Il n’existe pas de solution miracle pour gérer le court terme. Cependant, il existe plusieurs interventions politiques qui peuvent sembler mineures individuellement mais qui peuvent faire une grande différence collectivement. Le défi central est d’augmenter la productivité en moyenne, et la prospérité pour la plupart. Pour ce faire, il faut réorganiser l’éducation, stimuler la formation et l’aide à l’emploi, soutenir le dynamisme des entreprises en supprimant les obstacles au changement d’emploi (par exemple, les licences professionnelles), développer l’offre de logements là où de nouveaux emplois apparaissent, relier les régions en expansion et en contraction par des investissements intelligents dans les infrastructures et, enfin, promouvoir l’inclusion et la participation (Citi 2019).

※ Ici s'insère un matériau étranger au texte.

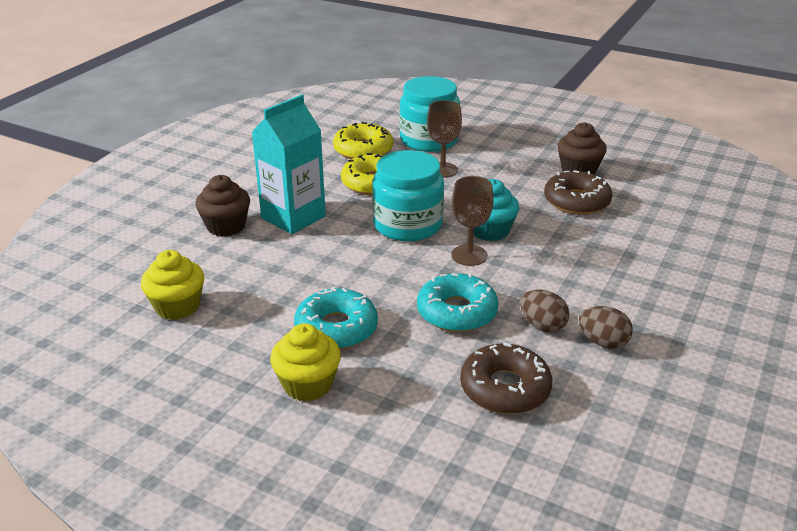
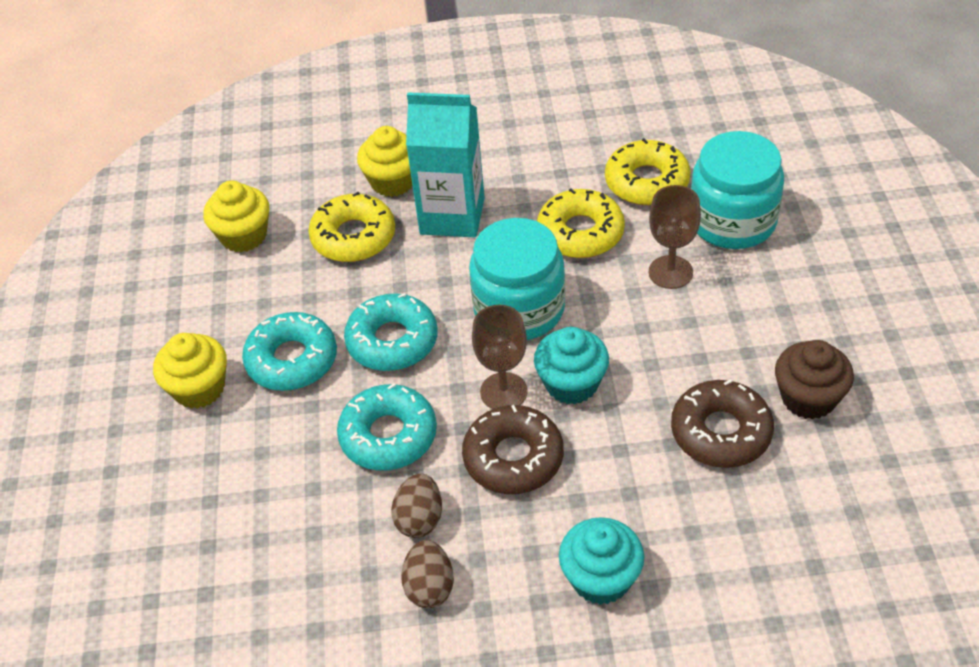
camera: 60 degrees right, 15 degrees up
brown cupcake [195,175,250,237] -> yellow cupcake [357,126,413,197]
brown donut [460,342,552,414] -> brown donut moved to [462,405,564,494]
none -> yellow donut [308,192,395,262]
none -> turquoise donut [344,293,438,371]
none -> turquoise cupcake [559,517,644,605]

Un ensemble substantiel et croissant de preuves soutient l’efficacité de nombreuses interventions politiques que nous préconisons. Par exemple, le crédit d’impôt américain sur les revenus gagnés a stimulé l’emploi des parents célibataires et d’autres groupes marginalisés, stimulé le niveau d’éducation de leur progéniture et augmenté la mobilité intergénérationnelle (Nichols et Rothstein 2015). Les investissements dans l’éducation de la petite enfance produisent un rendement de 7 à 10 % par an en améliorant les résultats en matière d’éducation, de santé et de productivité et en réduisant la criminalité (Heckman et al. 2010).
Même s’il existe de nombreux exemples historiques de changements technologiques créant des perturbations et des résistances majeures, des réponses politiques opportunes et appropriées peuvent fournir la meilleure assurance que l’histoire ne se répète pas.